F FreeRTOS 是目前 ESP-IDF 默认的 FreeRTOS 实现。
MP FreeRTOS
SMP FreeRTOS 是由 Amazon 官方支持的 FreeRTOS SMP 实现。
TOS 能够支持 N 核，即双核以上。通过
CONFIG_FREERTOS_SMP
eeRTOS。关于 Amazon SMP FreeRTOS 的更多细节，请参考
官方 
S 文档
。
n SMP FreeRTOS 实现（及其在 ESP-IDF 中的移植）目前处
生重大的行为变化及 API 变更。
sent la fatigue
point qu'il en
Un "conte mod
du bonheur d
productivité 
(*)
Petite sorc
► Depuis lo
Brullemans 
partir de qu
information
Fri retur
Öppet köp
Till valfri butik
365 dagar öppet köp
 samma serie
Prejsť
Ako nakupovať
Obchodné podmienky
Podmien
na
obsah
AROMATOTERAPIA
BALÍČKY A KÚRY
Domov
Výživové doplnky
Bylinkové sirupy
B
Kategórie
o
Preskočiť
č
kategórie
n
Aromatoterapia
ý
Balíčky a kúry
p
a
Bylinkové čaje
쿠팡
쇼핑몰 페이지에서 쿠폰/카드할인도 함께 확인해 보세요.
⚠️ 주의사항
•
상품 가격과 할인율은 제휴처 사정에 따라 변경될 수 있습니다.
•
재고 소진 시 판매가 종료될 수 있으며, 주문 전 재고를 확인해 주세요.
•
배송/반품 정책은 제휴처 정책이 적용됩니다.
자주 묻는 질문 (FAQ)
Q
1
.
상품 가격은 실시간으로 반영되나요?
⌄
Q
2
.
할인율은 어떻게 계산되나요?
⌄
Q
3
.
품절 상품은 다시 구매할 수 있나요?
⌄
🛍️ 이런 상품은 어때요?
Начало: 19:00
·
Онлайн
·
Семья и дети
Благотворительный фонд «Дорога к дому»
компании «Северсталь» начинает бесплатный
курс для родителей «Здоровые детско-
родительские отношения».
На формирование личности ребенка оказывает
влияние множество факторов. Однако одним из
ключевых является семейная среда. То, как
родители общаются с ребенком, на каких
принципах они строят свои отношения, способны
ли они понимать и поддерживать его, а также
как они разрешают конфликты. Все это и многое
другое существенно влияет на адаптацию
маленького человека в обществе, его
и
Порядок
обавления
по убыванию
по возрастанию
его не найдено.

### Work required
Write out the data exactly as it stands.

### Solution to the problem
F FreeRTOS 是目前 ESP-IDF 默认的 FreeRTOS 实现。
MP FreeRTOS
SMP FreeRTOS 是由 Amazon 官方支持的 FreeRTOS SMP 实现。
TOS 能够支持 N 核，即双核以上。通过
CONFIG_FREERTOS_SMP
eeRTOS。关于 Amazon SMP FreeRTOS 的更多细节，请参考
官方 
S 文档
。
n SMP FreeRTOS 实现（及其在 ESP-IDF 中的移植）目前处
生重大的行为变化及 API 变更。
sent la fatigue
point qu'il en
Un "conte mod
du bonheur d
productivité 
(*)
Petite sorc
► Depuis lo
Brullemans 
partir de qu
information
Fri retur
Öppet köp
Till valfri butik
365 dagar öppet köp
 samma serie
Prejsť
Ako nakupovať
Obchodné podmienky
Podmien
na
obsah
AROMATOTERAPIA
BALÍČKY A KÚRY
Domov
Výživové doplnky
Bylinkové sirupy
B
Kategórie
o
Preskočiť
č
kategórie
n
Aromatoterapia
ý
Balíčky a kúry
p
a
Bylinkové čaje
쿠팡
쇼핑몰 페이지에서 쿠폰/카드할인도 함께 확인해 보세요.
⚠️ 주의사항
•
상품 가격과 할인율은 제휴처 사정에 따라 변경될 수 있습니다.
•
재고 소진 시 판매가 종료될 수 있으며, 주문 전 재고를 확인해 주세요.
•
배송/반품 정책은 제휴처 정책이 적용됩니다.
자주 묻는 질문 (FAQ)
Q
1
.
상품 가격은 실시간으로 반영되나요?
⌄
Q
2
.
할인율은 어떻게 계산되나요?
⌄
Q
3
.
품절 상품은 다시 구매할 수 있나요?
⌄
🛍️ 이런 상품은 어때요?
Начало: 19:00
·
Онлайн
·
Семья и дети
Благотворительный фонд «Дорога к дому»
компании «Северсталь» начинает бесплатный
курс для родителей «Здоровые детско-
родительские отношения».
На формирование личности ребенка оказывает
влияние множество факторов. Однако одним из
ключевых является семейная среда. То, как
родители общаются с ребенком, на каких
принципах они строят свои отношения, способны
ли они понимать и поддерживать его, а также
как они разрешают конфликты. Все это и многое
другое существенно влияет на адаптацию
маленького человека в обществе, его
и
Порядок
обавления
по убыванию
по возрастанию
его не найдено.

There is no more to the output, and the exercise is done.